Economic layout, minimal scrolling on each page, and logical menus and navigation are important to provide an excellent visitor experience. The website should be compatible with multiple browsers and a mobile version must be included. A well-managed web page will at the first glance define the functional areas of the page, so the reader can determine what is relevant and what is peripheral. Website content must be structured in such a way that related page elements can be grouped logically for maximum functional efficiency.
5. SEO
Even the best website with the most brilliant content will be ineffective if it fails to reach out to its target audience and remains buried obscurely in endless Internet space.
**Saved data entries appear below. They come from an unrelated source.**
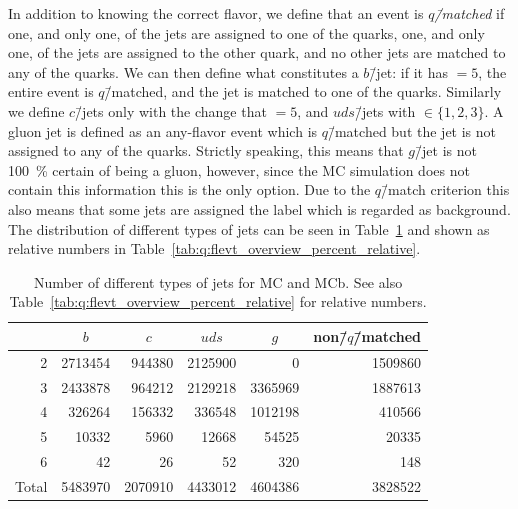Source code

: In addition to knowing the correct flavor, we define that an event is \emph{$q$\=/matched} if one, and only one, of the jets are assigned to one of the quarks, one, and only one, of the jets are assigned to the other quark, and no other jets are matched to any of the quarks. We can then define what constitutes a $b$\=/jet: if it has  $= 5$, the entire event is $q$\=/matched, and the jet is matched to one of the quarks. Similarly we define $c$\=/jets only with the change that  $= 5$, and $uds$\=/jets with  $\in \{1, 2, 3\}$. A gluon jet is defined as an any-flavor event which is $q$\=/matched but the jet is not assigned to any of the quarks. Strictly speaking, this means that $g$\=/jet is not \SI{100}{\percent} certain of being a gluon, however, since the MC simulation does not contain this information this is the only option. Due to the $q$\=/match criterion this also means that some jets are assigned the label  which is regarded as background. The distribution of different types of jets can be seen in Table~\ref{tab:q:flevt_overview} and shown as relative numbers in Table~\ref{tab:q:flevt_overview_percent_relative}.

\begin{table}[h!]
  \centering
  \begin{tabular}{@{}rrrrrr@{}}
    {}    & \multicolumn{1}{c}{$b$} & \multicolumn{1}{c}{$c$} & \multicolumn{1}{c}{$uds$} & \multicolumn{1}{c}{$g$} & non\=/$q$\=/matched    \\ 
    \midrule
    2     & \num{2713454} &  \num{944380} & \num{2125900} &       \num{0} & \num{1509860} \\
    3     & \num{2433878} &  \num{964212} & \num{2129218} & \num{3365969} & \num{1887613} \\
    4     &  \num{326264} &  \num{156332} &  \num{336548} & \num{1012198} &  \num{410566} \\
    5     &   \num{10332} &    \num{5960} &   \num{12668} &   \num{54525} &   \num{20335} \\
    6     &      \num{42} &      \num{26} &      \num{52} &     \num{320} &     \num{148} \\
    \midrule
    Total & \num{5483970} & \num{2070910} & \num{4433012} & \num{4604386} & \num{3828522} \\
  \end{tabular}
  \caption{Number of different types of jets for MC and MCb. See also Table~\ref{tab:q:flevt_overview_percent_relative} for relative numbers.}
  \label{tab:q:flevt_overview}
\end{table}

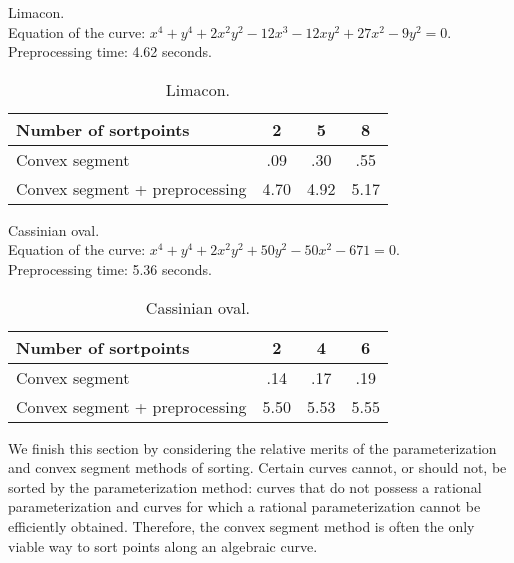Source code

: \begin{example}
\label{eg-limacon}
{\samepage
Limacon.\\
\indent Equation of the curve: $x^{4} + y^{4} + 2x^{2}y^{2} - 
	12x^{3} - 12xy^{2} + 
	27x^{2} - 9y^{2} = 0$.\\
\indent Preprocessing time: 4.62 seconds.

}
\begin{table}[htbp]
\caption{Limacon.}
\begin{center}
\begin{tabular}{|l|c|c|c|} \hline
Number of sortpoints & 2 & 5 & 8 \\ \hline \hline
Convex segment & .09 & .30 & .55 \\ \hline
Convex segment + preprocessing & 4.70 & 4.92 & 5.17 \\ \hline
\end{tabular}
\end{center}
\end{table}
\end{example}

\begin{example}
\label{eg-Cassinian}
{\samepage
Cassinian oval.\\
\indent Equation of the curve: $x^{4} + y^{4} + 2x^{2}y^{2} + 50y^{2} - 
	50x^{2}-671 = 0$.\\
\indent Preprocessing time: 5.36 seconds.

}
\begin{table}[htbp]
\caption{Cassinian oval.}
\begin{center}
\begin{tabular}{|l|c|c|c|} \hline
Number of sortpoints & 2 & 4 & 6 \\ \hline \hline
Convex segment & .14 & .17 & .19 \\ \hline
Convex segment + preprocessing & 5.50 & 5.53 & 5.55 \\ \hline
\end{tabular}
\end{center}
\end{table}
\end{example}

\vspace{.2in}

We finish this section by considering the relative merits of the 
parameterization and 
convex segment methods of sorting.
Certain curves cannot, or should 
not, be sorted by the parameterization method: curves that 
do not possess a rational parameterization and curves for which
a rational parameterization cannot be efficiently obtained.
Therefore, the convex segment method is often 
the only viable way to sort points along an algebraic curve.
Search engine optimization or SEO is the most crucial pillar of a successful chiropractic website. It begins with an appropriate choice of localized keywords that help the search engines to identify the website when local people are searching for relevant information. Natural and organic link-building continues to be a critical part of creating a search engine-optimized website.
An "eye-tracking" study conducted by UserCentric.com revealed new insights about searcher behavior. Between 70 percent and 80 percent of participants in the study ignored the paid ads on the web page while using Google or Bing search, and looked only at the organic search results for their specific queries.4 This fact underscores the towering significance of SEO over paid online advertising.
References
- Fox S. "Pew Internet: Health" (highlights of the Pew Internet Project's research related to health and health care). April 23, 2013.
- Google Developers: Building Mobile-Optimized Websites. Summary of recommendations for webmasters.
- Hanelly A "5 Powerful Stats That Make Content Marketing Worth Drooling Over." Engage (blog), July 22, 2011.
- "Eye Tracking Bing vs. Google: A Second Look." UserCentric.com, Jan. 27, 2011.